Your are not alone with this feeling. We would sit on the bed in the A.M. and my husband would have his cereal and my sweet Meister would wait for his share of it. We have our breakfast in the kitchen now because the hurt of him not being there is heartbreaking. You will go through many emotions and that is OK. Please write to us when you are feeling like you need a friend to share. Many hugs to you, Mary, Meisters Mom Forever
Registered: 1197839779 Posts: 1,328
For me, today, it's ice cubes. Every time I refill the water bowl for the pets, I put ice cubes in it. Bootsie would wake up or come running for his ice cubes in cold water. Today, for the first time--the ice cubes there, but no Bootsie. It is a truly heart wrenching thing. All of these things connected with memories all day long.

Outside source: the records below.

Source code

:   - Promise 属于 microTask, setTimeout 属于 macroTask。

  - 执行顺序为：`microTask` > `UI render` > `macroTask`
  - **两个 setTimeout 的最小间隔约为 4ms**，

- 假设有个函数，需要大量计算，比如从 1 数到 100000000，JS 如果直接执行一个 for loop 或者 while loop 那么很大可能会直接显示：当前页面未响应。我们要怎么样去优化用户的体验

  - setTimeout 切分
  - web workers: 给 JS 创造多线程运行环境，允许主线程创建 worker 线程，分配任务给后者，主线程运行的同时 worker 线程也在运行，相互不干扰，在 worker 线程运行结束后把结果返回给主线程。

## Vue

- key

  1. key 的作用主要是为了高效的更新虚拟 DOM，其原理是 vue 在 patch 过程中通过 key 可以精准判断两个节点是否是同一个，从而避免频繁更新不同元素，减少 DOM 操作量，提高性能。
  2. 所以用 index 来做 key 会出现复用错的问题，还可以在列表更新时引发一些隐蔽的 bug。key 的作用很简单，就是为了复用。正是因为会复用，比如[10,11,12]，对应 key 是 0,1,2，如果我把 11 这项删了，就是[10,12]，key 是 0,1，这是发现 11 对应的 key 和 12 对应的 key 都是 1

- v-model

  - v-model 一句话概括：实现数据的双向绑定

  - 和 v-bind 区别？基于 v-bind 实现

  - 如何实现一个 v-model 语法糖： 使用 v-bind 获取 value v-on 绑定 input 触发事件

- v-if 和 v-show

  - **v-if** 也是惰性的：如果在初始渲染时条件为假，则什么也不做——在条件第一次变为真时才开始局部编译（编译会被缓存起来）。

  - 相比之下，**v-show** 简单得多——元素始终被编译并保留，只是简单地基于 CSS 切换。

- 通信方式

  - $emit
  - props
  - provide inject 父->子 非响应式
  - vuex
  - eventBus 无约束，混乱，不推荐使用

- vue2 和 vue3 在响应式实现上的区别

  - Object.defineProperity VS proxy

Registered: 1193533588 Posts: 991
I know what you mean. Molly always got to lick the bowl when I made salmon patties. One of my favorite pictures of her shows her waiting for the bowl. It was almost 7 months before I could make salmon patties. I just made them last night, and I remarked to my husband how I odd I feel just rinsing the bowl and setting it in the dishwasher.
My prayers are with you as you miss your sweet Libbie.
Registered: 1193376621 Posts: 168
Believe it or not one day you will look at that pb jar and smile (if through your tears). You are still in mourning. Give yourself all the time you need to grieve your loss. The happy memories
will come eventually and you will be surprised at how many things will make you smile in memory. There will be times, however, that you will still cry or feel sad. This times do become less often with time, but you will never forget.Would you want to? ------------------------- Not goodbye.....just until Marmy always comes back for you
Registered: 1201648552 Posts: 846
Oh you're so right. To this day I cannot look at or eat a carrot without losing it. I swear I'll probably be that way the rest of my life. Carrots were Gypsy and Luna's favorite treats. I understand.